Electrochemistry and electrocatalysis
We are concerned with the efficient generation and use of energy with a minimal environmental impact. Two classes of devices are very important in this regard: fuel cells and rechargeable batteries. Our research group studies the fundamental properties and behavior of electrodes employed in high-performance rechargeable batteries and fuel cells. We synthesize and characterize new electrode materials in order to gain a fundamental understanding of the relationships among atomic and electronic structure, electrochemical performance, and long-term stability. We investigate fundamental means of enhancing material utilization and stability through modifications in the composition and structure of the electrodes, thereby increasing cell specific energy and lifetime.
The performance of electrodes employed in fuel cells that directly oxidize such fuels as methanol and ethanol is typically limited by slow electrochemical kinetics. The goals of our research performed on these electrodes are to synthesize new highly active electrocatalysts and characterize their kinetic and mechanistic behavior. By doing this, we identify electrocatalysts, electrode structures, and electrolyte compositions that lead to improved cell performance and lifetime.

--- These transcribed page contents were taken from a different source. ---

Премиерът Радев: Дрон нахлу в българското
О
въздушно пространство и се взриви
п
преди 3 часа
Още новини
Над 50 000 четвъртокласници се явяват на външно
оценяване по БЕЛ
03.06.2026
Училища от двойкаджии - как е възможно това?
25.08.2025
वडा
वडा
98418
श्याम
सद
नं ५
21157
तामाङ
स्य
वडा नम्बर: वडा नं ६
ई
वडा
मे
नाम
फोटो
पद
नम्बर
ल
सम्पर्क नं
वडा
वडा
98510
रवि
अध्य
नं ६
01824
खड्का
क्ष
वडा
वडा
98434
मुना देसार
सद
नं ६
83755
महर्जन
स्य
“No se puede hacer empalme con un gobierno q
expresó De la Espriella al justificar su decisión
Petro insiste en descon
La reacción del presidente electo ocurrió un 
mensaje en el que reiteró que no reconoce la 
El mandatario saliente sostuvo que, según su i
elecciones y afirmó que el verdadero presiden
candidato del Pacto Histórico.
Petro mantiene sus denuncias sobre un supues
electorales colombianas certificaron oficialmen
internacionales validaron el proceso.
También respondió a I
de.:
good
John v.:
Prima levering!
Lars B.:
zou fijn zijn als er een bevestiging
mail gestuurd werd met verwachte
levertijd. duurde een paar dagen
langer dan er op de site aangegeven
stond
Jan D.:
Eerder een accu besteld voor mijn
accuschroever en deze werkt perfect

We rely heavily upon the use of advanced research tools, such as X-ray absorption spectroscopies (XAS) using synchrotron radiation (in collaboration with Prof. S. Cramer of UC Davis), to characterize the atomic and electronic properties of new electrode materials. Nuclear magnetic resonance spectroscopy (NMR) has been extended (in collaboration with Prof. J. Reimer of UCB) to the study of electronically conducting electrode materials. This powerful technique is used for the atomic-level study of electrode materials for both batteries and fuel cells. We have developed the capability of obtaining the NMR spectra in situ of carbon-containing adsorbates in submonolayer coverages on fuel cell electrocatalysts. We have also pioneered the use of photothermal deflection spectroscopy for the in situ characterization of electrochemical systems.

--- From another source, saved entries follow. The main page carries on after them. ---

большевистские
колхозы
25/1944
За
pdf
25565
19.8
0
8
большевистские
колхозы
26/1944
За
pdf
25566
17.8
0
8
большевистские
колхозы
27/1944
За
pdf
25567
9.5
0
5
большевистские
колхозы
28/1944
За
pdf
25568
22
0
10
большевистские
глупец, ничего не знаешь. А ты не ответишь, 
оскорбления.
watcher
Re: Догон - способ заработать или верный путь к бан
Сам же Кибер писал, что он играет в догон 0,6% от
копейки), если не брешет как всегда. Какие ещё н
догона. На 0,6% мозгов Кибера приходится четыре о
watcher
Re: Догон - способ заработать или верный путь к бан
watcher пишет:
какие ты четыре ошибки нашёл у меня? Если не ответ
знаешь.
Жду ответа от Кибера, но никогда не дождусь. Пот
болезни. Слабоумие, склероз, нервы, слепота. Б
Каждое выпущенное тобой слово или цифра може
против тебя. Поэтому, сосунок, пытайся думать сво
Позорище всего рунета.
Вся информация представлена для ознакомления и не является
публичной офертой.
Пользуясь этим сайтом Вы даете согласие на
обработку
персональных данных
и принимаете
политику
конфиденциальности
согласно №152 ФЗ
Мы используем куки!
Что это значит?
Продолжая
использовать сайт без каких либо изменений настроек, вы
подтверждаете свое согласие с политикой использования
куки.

Professor; Faculty Senior Scientist, LBNL; BS Chemistry, BS Chemical Engineering, Michigan Technological University, 1955; Ph.D. Chemical Engineering, Univ. of California, Berkeley, 1959; Associate Lab Director, Lawrence Berkeley National Lab, 1978-96, Honorary Member, International Society of Electrochemistry (2005-), Melvin Calvin Medal of Distinction, Michigan Technological University, (1998); Craig D. Hollowell Memorial Lecturer, Lawrence Berkeley National Lab, (1996); Michigan Technological University Academy of Sciences and Arts, (1997); Warren McCabe Lecturer, North Carolina State University, (1993); R&D 100 Award (1992); Fellow, The Electrochemical Society (1991-); Case Centennial Scholar Medal & Award, Case-Western Reserve University (1980); Croft Memorial Award, University of Missouri (1979); Fellow, American Institute of Chemists (1970); IR-100 Award (1967); Francis Mills Turner Award, Electrochemical Society (1963); International Society of Electrochemistry (President, 1999-2000); The Electrochemical Society (President, 1989-90); Editor, Electrochimica Acta (1987-2004); Editorial Advisory Board, Current Topics in Electrochemistry 2001- ; New Trends and Approaches in Electrochemical Technology, Editorial Board Member, VCH, 1992-; Research Trends, Current Topics in Electrochemistry, Editorial Advisory Board Member, 1996- ;Editorial Advisory Board, Advances in Electrochemical Science and Engineering, 1988- ; Division Editor, Journal of The Electrochemical Society 1973-1990; President, Berkeley Chapter of Sigma Xi, (2003). Member, various NAS committees.